Hindu gods and heroes
The following pages are taken from the Forlong Bequest lectures which I delivered in March last at the School of Oriental Studies. Owing to exigencies of space, much of what I then said has been omitted here, especially with regard to the worship of Śiva; but enough remains to make clear my general view, which is that the religion of the Aryans of India was essentially a worship of spirits—sometimes spirits of real persons, sometimes imaginary spirits—and that, although in early days it provisionally found room for personifications of natural forces, it could not digest them into Great Gods, and therefore they have either disappeared or, if surviving, remain as mere Struldbrugs. Thus I am a heretic in relation to both the Solar Theory and the Vegetation Theory, as everyone must be who takes the trouble to study Hindu nature without prejudice.
L. D. B.
May 29, 1922.
The object of the Editors of this series is a very definite one. They desire above all things that, in their humble way, these books shall be the ambassadors of goodwill and understanding between East and West—the old world of Thought and the new of Action. In this endeavour, and in their own sphere, they are but followers of the highest example in the land. They are confident that a deeper knowledge of the great ideals and lofty philosophy of Oriental thought may help to a revival of that true spirit of Charity which neither despises nor fears the nations of another creed and colour.
L. CRANMER-BYNG.
S. A. KAPADIA.
Northbrook Society,
21 Cromwell Road,
Kensington, S. W.
Let us imagine we are in a village of an Aryan tribe in the Eastern Panjab something more than thirty centuries ago. It is made up of a few large huts, round which cluster smaller ones, all of them rudely built, mostly of bamboo; in the other larger ones dwell the heads of families, while the smaller ones shelter their kinsfolk and followers, for this is a patriarchal world, and the housefather gives the law to his household. The people are mostly a comely folk, tall and clean-limbed, and rather fair of skin, with well-cut features and straight noses; but among them are not a few squat and ugly men and women, flat-nosed and nearly black in colour, who were once the free dwellers in this land, and now have become slaves or serfs to their Aryan conquerors.

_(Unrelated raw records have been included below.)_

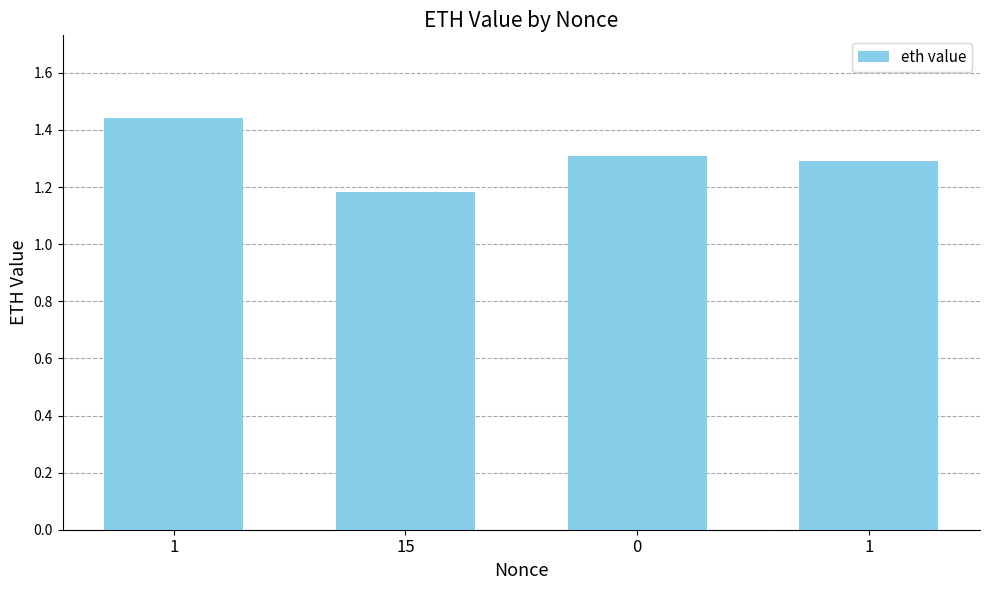

Are the bars grouped side by side (vs. stacked)?

No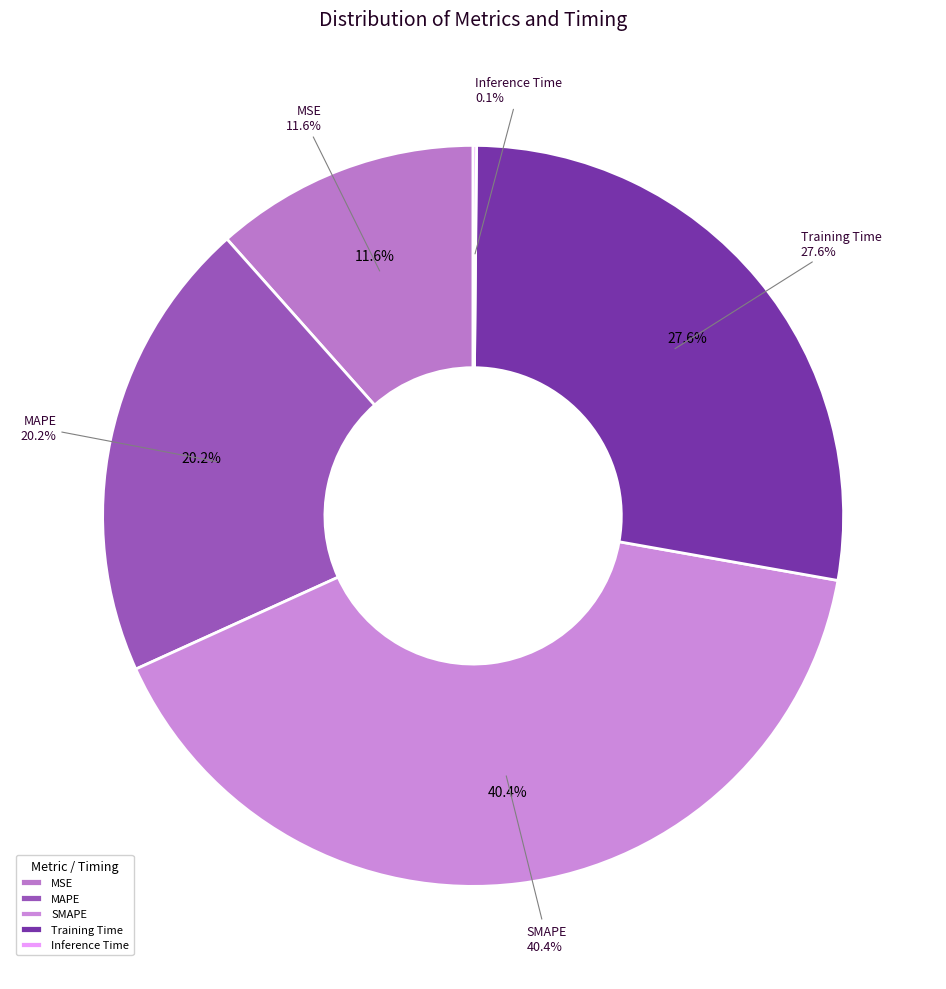

Is the sum of MAPE and Training Time greater than half?

No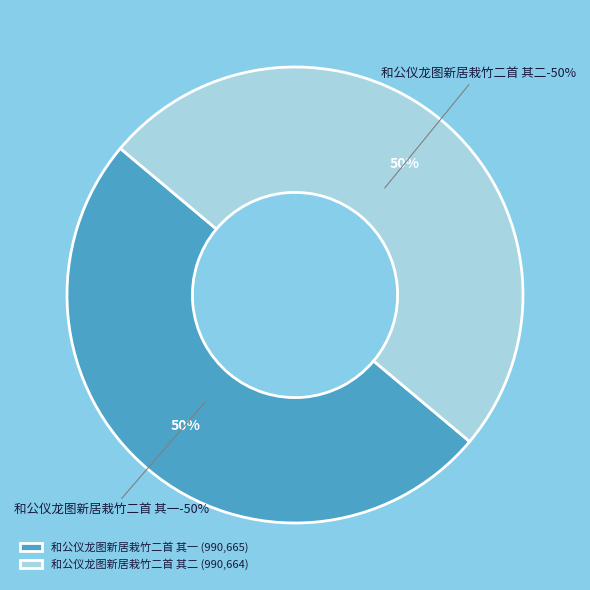

Does 和公仪龙图新居栽竹二首 其二 represent more than half of the total?

No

Around the village are fields where bullocks are dragging rough ploughs; and beyond these are woods and moors in which lurk wild men, and beyond these are the lands of other Aryan tribes. Life in the village is simple and rude, but not uneventful, for the village is part of a tribe, and tribes are constantly fighting with one another, as well as with the dark-skinned men who often try to drive back the Aryans, sometimes in small forays and sometimes in massed hordes. But the world in which the village is interested is a small one, and hardly extends beyond the bounds of the land where its tribe dwells. It knows something of the land of the Five Rivers, in one corner of which it lives, and something even of the lands to the north of it, and to the west as far as the mountains and deserts, where live men of its own kind and tongue; but beyond these limits it has no knowledge. Only a few bold spirits have travelled eastward across the high slope that divides the land of the Five Rivers from the strange and mysterious countries around the great rivers Gaṅgā and Yamunā, the unknown land of deep forests and swarming dark-skinned men.